Problem to solve » Out of the entries that follow, copy each line containing "Picture".

Entries provided »
^^^^^^^^^^^^^^^^

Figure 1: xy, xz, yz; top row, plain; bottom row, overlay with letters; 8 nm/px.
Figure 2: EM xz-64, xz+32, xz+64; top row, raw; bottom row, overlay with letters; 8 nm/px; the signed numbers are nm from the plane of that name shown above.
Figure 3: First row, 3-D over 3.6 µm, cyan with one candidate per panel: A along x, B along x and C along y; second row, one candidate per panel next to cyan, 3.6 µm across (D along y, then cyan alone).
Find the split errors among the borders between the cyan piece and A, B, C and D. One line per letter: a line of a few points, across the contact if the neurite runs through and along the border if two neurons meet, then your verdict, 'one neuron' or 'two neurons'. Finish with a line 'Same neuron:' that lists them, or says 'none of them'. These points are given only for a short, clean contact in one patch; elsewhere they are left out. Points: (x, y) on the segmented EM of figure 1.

^^^^^^^^^^^^^^^^

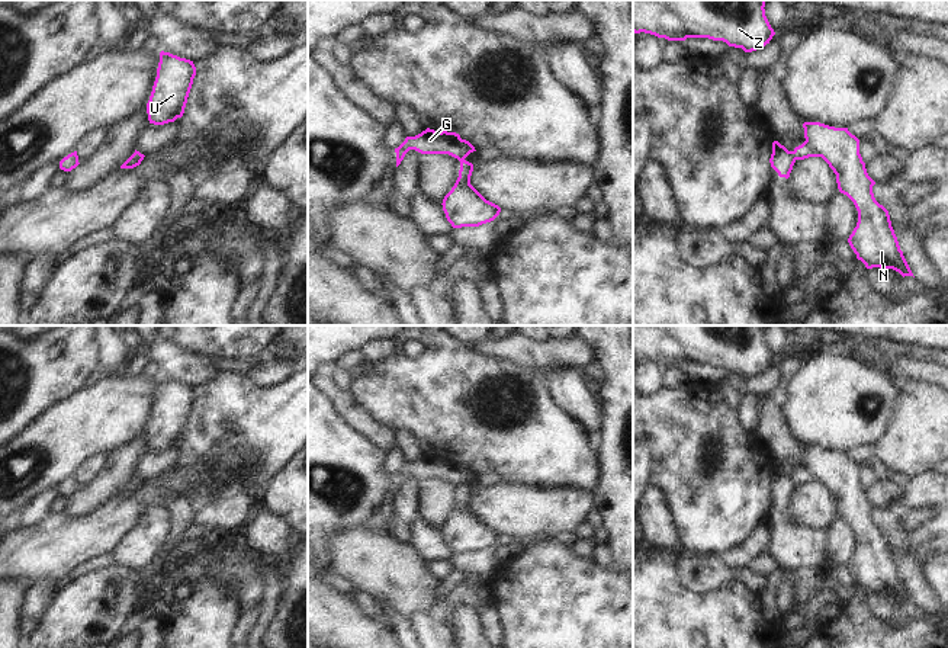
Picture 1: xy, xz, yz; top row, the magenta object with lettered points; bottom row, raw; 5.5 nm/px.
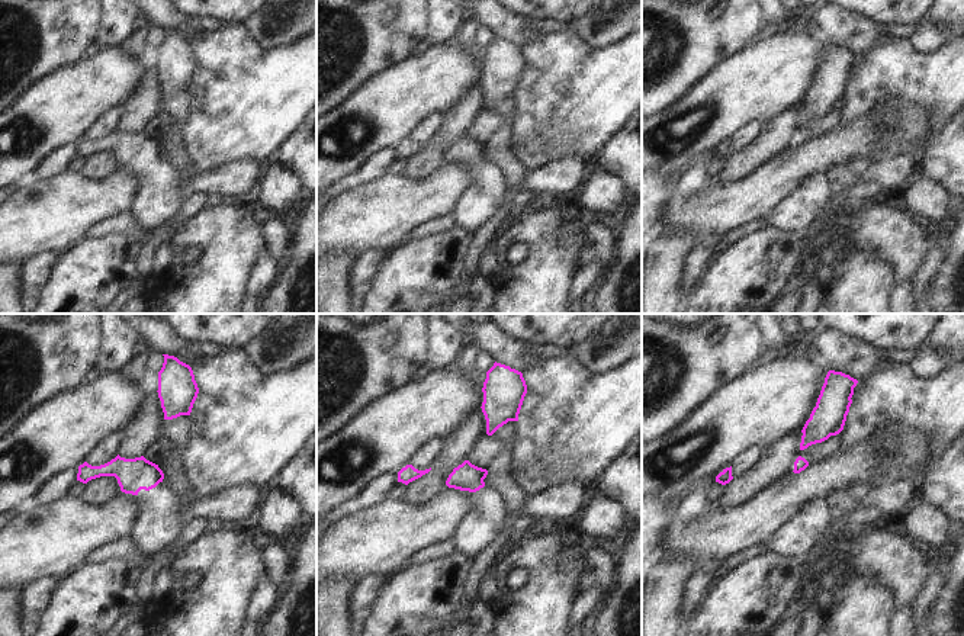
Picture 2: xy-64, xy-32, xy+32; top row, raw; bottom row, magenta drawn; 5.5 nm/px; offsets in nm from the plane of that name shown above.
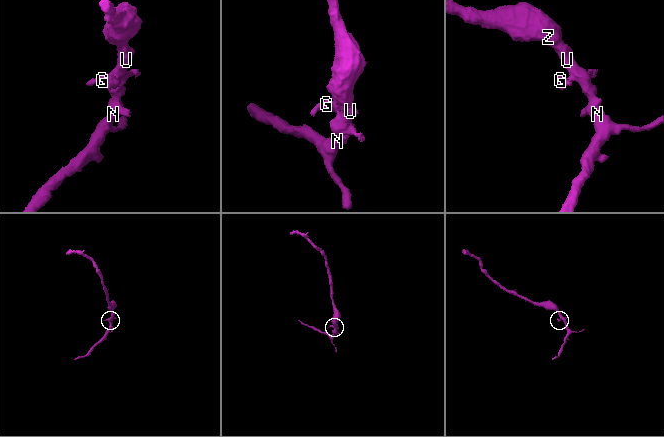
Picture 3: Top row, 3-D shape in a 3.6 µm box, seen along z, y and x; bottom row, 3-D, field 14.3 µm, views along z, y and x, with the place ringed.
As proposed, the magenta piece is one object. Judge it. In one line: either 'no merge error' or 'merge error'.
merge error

^^^^^^^^^^^^^^^^

Exercise output »
Picture 1: xy, xz, yz; top row, the magenta object with lettered points; bottom row, raw; 5.5 nm/px.
Picture 2: xy-64, xy-32, xy+32; top row, raw; bottom row, magenta drawn; 5.5 nm/px; offsets in nm from the plane of that name shown above.
Picture 3: Top row, 3-D shape in a 3.6 µm box, seen along z, y and x; bottom row, 3-D, field 14.3 µm, views along z, y and x, with the place ringed.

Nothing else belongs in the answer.